Universities across the country are now entering bargaining periods including Newcastle, Curtin, Melbourne, UNSW, RMIT, Macquarie and La Trobe. The USyd dispute has set a new benchmark for the tertiary sector but it is a floor, not a ceiling. With organisation and solidarity, more can be won at other universities.

USyd is both a lesson and a warning. The warning is that our officials are not always willing to fight to win. Yes, we need to understand the bosses have used non-union ballots—but they can and have been beaten. Labor’s intractable dispute law is a bad law. But it is not even law yet. Even if it was, our union leaders’ job is to fight against it, not capitulate at the first threat. 

There is an old saying, “If you don’t fight, you lose.” 

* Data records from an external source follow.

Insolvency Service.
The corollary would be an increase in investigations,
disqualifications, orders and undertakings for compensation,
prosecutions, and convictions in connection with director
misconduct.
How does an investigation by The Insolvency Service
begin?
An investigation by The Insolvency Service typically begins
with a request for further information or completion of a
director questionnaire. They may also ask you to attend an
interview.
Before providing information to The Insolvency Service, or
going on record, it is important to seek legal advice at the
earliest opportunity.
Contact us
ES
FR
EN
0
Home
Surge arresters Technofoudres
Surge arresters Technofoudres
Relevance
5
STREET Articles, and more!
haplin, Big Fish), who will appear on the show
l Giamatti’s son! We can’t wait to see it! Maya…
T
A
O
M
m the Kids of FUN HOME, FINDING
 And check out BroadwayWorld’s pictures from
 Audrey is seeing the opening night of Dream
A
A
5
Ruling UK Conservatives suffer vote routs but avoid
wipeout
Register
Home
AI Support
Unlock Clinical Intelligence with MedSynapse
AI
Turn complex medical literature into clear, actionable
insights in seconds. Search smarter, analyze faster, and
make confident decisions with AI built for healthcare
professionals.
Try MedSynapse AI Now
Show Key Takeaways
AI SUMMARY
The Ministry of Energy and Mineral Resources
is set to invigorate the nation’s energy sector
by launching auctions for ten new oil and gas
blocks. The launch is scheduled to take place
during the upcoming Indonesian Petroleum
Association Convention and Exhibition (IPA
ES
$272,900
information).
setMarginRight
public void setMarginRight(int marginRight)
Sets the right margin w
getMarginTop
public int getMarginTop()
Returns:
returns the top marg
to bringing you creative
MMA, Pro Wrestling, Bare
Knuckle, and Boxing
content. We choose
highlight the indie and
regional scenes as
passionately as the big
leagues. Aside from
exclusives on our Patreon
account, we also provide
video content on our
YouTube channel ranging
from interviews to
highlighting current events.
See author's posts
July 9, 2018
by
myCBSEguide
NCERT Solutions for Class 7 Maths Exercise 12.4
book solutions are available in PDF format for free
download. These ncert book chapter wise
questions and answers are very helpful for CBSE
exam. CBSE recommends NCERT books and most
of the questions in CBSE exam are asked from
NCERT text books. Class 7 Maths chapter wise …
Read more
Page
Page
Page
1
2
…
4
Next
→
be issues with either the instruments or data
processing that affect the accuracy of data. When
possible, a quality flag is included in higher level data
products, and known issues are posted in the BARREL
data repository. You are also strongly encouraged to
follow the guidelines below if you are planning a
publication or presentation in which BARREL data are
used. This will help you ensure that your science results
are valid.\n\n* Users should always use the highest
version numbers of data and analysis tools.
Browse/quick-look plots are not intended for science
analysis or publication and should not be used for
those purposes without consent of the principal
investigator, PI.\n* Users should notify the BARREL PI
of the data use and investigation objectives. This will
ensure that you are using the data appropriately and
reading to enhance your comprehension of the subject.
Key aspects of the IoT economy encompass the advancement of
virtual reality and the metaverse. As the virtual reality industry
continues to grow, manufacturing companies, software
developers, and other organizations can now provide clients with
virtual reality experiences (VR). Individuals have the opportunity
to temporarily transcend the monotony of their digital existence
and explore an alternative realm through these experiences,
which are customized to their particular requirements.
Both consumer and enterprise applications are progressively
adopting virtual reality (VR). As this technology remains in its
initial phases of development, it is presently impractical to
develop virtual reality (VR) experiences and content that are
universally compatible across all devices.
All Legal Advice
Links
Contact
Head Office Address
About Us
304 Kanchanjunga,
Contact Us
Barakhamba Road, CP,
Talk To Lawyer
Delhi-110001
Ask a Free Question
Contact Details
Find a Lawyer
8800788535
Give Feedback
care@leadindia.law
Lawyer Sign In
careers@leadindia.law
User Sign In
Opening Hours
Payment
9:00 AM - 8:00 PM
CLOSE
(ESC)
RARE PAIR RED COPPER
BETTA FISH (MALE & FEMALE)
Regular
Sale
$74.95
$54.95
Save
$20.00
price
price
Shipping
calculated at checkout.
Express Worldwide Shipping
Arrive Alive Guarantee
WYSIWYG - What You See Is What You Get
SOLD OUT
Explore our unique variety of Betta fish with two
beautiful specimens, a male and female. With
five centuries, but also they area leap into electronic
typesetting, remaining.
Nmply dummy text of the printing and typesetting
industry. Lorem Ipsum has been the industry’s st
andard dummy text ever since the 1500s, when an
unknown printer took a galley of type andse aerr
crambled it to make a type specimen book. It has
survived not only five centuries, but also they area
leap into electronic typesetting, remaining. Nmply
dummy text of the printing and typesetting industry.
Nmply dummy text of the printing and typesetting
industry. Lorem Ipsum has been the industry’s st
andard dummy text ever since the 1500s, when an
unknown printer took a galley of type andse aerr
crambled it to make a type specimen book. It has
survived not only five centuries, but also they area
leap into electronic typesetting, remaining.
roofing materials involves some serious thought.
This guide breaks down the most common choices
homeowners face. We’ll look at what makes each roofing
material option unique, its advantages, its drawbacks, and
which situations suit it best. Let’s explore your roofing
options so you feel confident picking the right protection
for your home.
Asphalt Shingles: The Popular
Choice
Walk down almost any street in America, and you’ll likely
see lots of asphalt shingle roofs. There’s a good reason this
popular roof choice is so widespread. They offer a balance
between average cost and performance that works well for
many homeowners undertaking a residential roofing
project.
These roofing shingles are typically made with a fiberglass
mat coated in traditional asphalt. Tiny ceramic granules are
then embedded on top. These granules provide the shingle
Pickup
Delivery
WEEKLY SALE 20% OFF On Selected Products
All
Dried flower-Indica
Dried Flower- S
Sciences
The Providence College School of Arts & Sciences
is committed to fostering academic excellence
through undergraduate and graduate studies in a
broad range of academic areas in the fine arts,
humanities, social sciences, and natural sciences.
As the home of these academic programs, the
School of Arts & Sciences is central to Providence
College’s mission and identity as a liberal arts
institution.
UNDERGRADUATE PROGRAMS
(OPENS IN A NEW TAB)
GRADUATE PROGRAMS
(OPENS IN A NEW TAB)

The lesson is that the better the rank and file is organised, the better the outcome; the more willing to fight, the more that can be won. Seemingly intransigent bosses can be beaten; we don’t have to settle for miserable pay increases; casualisation can be successfully fought; and the neoliberal attacks on the nature of teaching and research in higher education are not a fait accompli.

We need greater solidarity across the sector; universities should not be left to fight alone. Pattern bargaining needs to be turned into a genuine national campaign along with demands for increased funding from a Labor government.

The NTEU at USyd has emerged stronger, more organised and more prepared for the inevitable struggles ahead. Its struggle can mean bigger gains can be won across the sector.